## PROBLEM DETAILS
Lay out every line of the items below as a numbered list, with the blank lines omitted.

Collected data
____
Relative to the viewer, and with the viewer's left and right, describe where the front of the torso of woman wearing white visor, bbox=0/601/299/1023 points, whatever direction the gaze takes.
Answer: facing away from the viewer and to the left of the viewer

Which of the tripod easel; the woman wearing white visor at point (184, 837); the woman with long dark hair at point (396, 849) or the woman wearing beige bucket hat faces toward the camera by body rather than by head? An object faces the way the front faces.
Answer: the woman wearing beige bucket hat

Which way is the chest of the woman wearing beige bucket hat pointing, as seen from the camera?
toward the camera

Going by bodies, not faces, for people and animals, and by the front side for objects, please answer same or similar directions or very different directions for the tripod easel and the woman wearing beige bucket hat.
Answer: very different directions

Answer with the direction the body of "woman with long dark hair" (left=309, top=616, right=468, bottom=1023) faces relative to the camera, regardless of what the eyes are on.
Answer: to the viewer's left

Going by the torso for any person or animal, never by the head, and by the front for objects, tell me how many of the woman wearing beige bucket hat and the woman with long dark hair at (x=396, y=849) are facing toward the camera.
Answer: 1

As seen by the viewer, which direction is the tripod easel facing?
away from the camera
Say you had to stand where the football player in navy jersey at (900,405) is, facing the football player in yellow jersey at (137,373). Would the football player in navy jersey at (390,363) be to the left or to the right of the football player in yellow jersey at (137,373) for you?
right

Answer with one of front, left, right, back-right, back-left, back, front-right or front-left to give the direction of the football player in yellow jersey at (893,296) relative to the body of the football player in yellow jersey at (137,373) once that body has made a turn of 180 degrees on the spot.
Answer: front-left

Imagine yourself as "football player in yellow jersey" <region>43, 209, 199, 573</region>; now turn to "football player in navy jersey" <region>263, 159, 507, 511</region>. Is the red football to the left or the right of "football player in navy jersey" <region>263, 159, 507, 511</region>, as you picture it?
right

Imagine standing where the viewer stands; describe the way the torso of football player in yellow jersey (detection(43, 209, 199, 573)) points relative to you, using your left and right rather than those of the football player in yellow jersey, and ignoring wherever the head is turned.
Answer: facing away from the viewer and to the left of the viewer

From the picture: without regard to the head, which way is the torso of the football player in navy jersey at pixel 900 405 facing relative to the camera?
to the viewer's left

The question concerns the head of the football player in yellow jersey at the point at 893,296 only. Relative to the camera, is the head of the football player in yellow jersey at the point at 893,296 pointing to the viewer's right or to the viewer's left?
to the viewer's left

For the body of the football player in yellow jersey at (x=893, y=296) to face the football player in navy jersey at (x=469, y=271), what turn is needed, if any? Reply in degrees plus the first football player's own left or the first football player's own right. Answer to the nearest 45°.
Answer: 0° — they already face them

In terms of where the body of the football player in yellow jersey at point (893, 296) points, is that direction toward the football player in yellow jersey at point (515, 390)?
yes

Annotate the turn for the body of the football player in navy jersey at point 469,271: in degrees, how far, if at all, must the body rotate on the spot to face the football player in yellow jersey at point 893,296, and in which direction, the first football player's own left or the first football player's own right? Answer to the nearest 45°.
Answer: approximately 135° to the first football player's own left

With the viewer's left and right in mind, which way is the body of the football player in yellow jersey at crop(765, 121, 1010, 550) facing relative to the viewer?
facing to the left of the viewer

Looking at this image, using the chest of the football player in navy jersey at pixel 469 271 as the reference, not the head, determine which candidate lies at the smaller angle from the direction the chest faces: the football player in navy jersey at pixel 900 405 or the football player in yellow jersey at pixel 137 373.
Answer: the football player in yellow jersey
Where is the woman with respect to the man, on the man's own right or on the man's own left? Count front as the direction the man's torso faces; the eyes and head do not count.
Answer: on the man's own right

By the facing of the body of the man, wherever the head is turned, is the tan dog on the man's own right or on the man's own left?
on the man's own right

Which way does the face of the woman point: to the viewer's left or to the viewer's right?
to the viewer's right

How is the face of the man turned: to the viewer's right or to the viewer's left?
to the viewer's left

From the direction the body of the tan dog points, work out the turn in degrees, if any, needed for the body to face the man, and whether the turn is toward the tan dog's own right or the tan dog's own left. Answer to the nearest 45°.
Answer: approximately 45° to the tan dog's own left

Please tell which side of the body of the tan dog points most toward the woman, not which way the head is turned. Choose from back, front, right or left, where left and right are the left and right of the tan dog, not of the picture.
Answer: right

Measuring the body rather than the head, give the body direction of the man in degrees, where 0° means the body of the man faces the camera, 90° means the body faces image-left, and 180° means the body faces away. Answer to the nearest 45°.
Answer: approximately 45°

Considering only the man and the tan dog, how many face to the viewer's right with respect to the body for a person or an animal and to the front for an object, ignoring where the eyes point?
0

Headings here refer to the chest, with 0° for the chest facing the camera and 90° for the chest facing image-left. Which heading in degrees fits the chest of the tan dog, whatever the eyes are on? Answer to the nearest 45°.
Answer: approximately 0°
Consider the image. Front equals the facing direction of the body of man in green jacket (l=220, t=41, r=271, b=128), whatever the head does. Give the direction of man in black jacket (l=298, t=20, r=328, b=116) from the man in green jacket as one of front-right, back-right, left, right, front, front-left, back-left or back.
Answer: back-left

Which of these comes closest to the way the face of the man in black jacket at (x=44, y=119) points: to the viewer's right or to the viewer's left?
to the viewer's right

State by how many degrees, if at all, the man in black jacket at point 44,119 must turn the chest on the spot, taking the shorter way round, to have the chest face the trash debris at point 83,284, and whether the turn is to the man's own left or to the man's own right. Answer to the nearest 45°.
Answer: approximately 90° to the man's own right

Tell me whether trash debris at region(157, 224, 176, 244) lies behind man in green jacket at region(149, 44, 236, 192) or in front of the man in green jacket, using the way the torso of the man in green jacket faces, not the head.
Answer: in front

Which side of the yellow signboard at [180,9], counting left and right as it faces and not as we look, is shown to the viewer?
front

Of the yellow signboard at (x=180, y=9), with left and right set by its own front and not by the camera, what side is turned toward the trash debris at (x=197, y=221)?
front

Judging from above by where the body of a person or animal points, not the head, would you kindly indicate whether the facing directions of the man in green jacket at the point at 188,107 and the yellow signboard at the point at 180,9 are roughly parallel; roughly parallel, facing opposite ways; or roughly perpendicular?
____
## RESULT FOR THIS TASK
1. Relative to the viewer, and with the viewer's left and right, describe where the front of the torso of woman wearing white visor, bbox=0/601/299/1023 points, whatever direction the gaze takes.
2. Answer: facing away from the viewer and to the left of the viewer
3. Which of the tripod easel; the woman wearing white visor at point (184, 837); the woman with long dark hair at point (396, 849) or the woman wearing beige bucket hat faces toward the camera by body rather than by head? An object faces the way the front faces.
4. Answer: the woman wearing beige bucket hat
5. Which way is the chest of the woman wearing beige bucket hat pointing, as seen from the camera?
6. toward the camera
7. Going by bodies, not faces, for people and animals, and by the front side for objects, please answer same or similar directions or very different directions for the tripod easel and the woman wearing beige bucket hat.
8. Answer: very different directions
9. Answer with the direction the body of "woman with long dark hair" (left=309, top=616, right=468, bottom=1023) faces relative to the camera, regardless of what the eyes are on.
10. Answer: to the viewer's left
11. Going by the torso for any person or animal, never by the head, and by the front for objects, tell me how many of the woman wearing beige bucket hat and the woman with long dark hair at (x=396, y=849) are facing toward the camera.
12. Answer: 1
13. As seen by the viewer, which direction is the tripod easel facing?
14. away from the camera
15. Say you had to stand where the football player in navy jersey at (900,405) is, facing the football player in yellow jersey at (137,373). Would the football player in navy jersey at (390,363) be to the left or to the right of the football player in yellow jersey at (137,373) for you?
16. right
17. Answer with one of front, left, right, back-right, back-left, back, front-right or front-left to give the direction of the football player in yellow jersey at (893,296) relative to the body of the football player in yellow jersey at (137,373) once that body has made a turn of 180 degrees on the spot.
18. Answer: front-left
19. Imagine yourself as "football player in yellow jersey" <region>43, 209, 199, 573</region>; now turn to "football player in navy jersey" <region>263, 159, 507, 511</region>. Is the red football to the left or the right of "football player in navy jersey" <region>263, 159, 507, 511</region>, as you picture it?
20. right
21. Imagine standing where the viewer stands; describe the way the torso of football player in yellow jersey (detection(43, 209, 199, 573)) points relative to you, using your left and right rather than those of the football player in yellow jersey, and ignoring wherever the head is turned.
22. Answer: facing away from the viewer and to the left of the viewer
23. From the picture: without regard to the head, which way is the torso of the football player in navy jersey at pixel 900 405 facing relative to the camera?
24. to the viewer's left
25. The question concerns the head of the football player in yellow jersey at the point at 893,296 only. Relative to the camera, is the head of the football player in yellow jersey at the point at 893,296 pointing to the viewer's right or to the viewer's left?
26. to the viewer's left
27. For the body of the football player in yellow jersey at (x=893, y=296) to face the football player in navy jersey at (x=469, y=271), what turn is needed, if any? Reply in degrees plus the first football player's own left or the first football player's own right. Answer to the nearest 45°.
28. Answer: 0° — they already face them
29. In terms of where the body of the football player in yellow jersey at point (893, 296) points, is that direction toward the football player in yellow jersey at point (515, 390)?
30. yes
31. Annotate the turn for the body of the football player in navy jersey at point 469,271: in degrees, how far, if at all, must the body rotate on the spot to face the football player in yellow jersey at point 893,296, and in which direction, the first football player's own left or the first football player's own right? Answer to the nearest 45°.
32. Answer: approximately 135° to the first football player's own left
33. With the viewer's left and right in mind, which way is the body of the football player in yellow jersey at crop(765, 121, 1010, 550) facing relative to the viewer?
34. facing to the left of the viewer
35. Looking at this image, using the chest of the football player in navy jersey at pixel 469 271 as the reference, not the head, determine which candidate lies at the smaller angle from the direction the chest faces: the football player in navy jersey at pixel 900 405 or the football player in yellow jersey at pixel 137 373.
36. Answer: the football player in yellow jersey
37. Where is the woman with respect to the man, on the man's own right or on the man's own left? Count front as the direction the man's torso faces; the eyes and head do not count.
38. Answer: on the man's own right
39. By the facing of the body of the man, wherever the head is turned, is the tan dog on the man's own right or on the man's own left?
40. on the man's own right
41. Which way does the face of the woman point: to the viewer's left or to the viewer's right?
42. to the viewer's right
43. How is the face of the man turned: to the viewer's right or to the viewer's left?
44. to the viewer's left
45. From the direction the body of the tan dog points, work out the turn in degrees, if any, needed for the body to face the man, and whether the turn is toward the tan dog's own right or the tan dog's own left. Answer to the nearest 45°.
46. Answer: approximately 45° to the tan dog's own left
47. Please tell which side of the body of the tan dog points most toward the woman, not which way the head is turned. Choose from back, front, right or left, where left and right are the left and right of the tan dog, not of the picture.
48. Answer: right
49. Measuring the body rather than the head, give the body direction of the man in degrees, where 0° means the body of the man faces the camera, 90° means the body faces image-left, and 180° means the body faces away. Answer to the nearest 45°.
50. Answer: approximately 45°
51. Considering only the man and the tan dog, how many face to the viewer's right with respect to the body for a person or an animal and to the front for an object, ignoring where the eyes point?
52. 0
53. Headings here refer to the chest, with 0° for the chest facing the camera and 90° for the chest facing image-left. Which heading in degrees fits the chest of the tan dog, whatever the eyes are on? Answer to the nearest 45°.
54. Answer: approximately 0°
55. Consider the image. Front equals the facing direction of the body of man in green jacket (l=220, t=41, r=271, b=128), whatever the head does. Give the direction of man in black jacket (l=298, t=20, r=328, b=116) from the man in green jacket as one of front-right, back-right, left, right, front, front-left, back-left or back.
56. Answer: back-left
57. Which of these comes closest to the way the face of the man in black jacket at (x=44, y=119) points: to the viewer's right or to the viewer's left?
58. to the viewer's right
59. State by how many degrees, if at all, the man in black jacket at point 44,119 must turn the chest on the spot, taking the shorter way round, to have the chest face the trash debris at point 83,284, and whether the turn is to the man's own left or to the man's own right. Answer to the nearest 45°.
60. Answer: approximately 90° to the man's own right
61. Tell me whether trash debris at region(157, 224, 176, 244) lies behind man in green jacket at region(149, 44, 236, 192) or in front of the man in green jacket, using the way the torso of the man in green jacket faces, not the head.
62. Answer: in front
63. Which side of the yellow signboard at [180,9], counting left and right as it faces and not as we look, is shown to the viewer?
64. front
65. Of the yellow signboard at (x=180, y=9), with left and right set by its own front and not by the camera, what side is turned toward the trash debris at (x=197, y=221)?
66. front
67. Judging from above by where the body of a person or animal points, not the head, would you kindly indicate whether the facing directions of the man in green jacket at the point at 188,107 and the yellow signboard at the point at 180,9 are roughly parallel; roughly parallel, facing opposite ways; or roughly perpendicular?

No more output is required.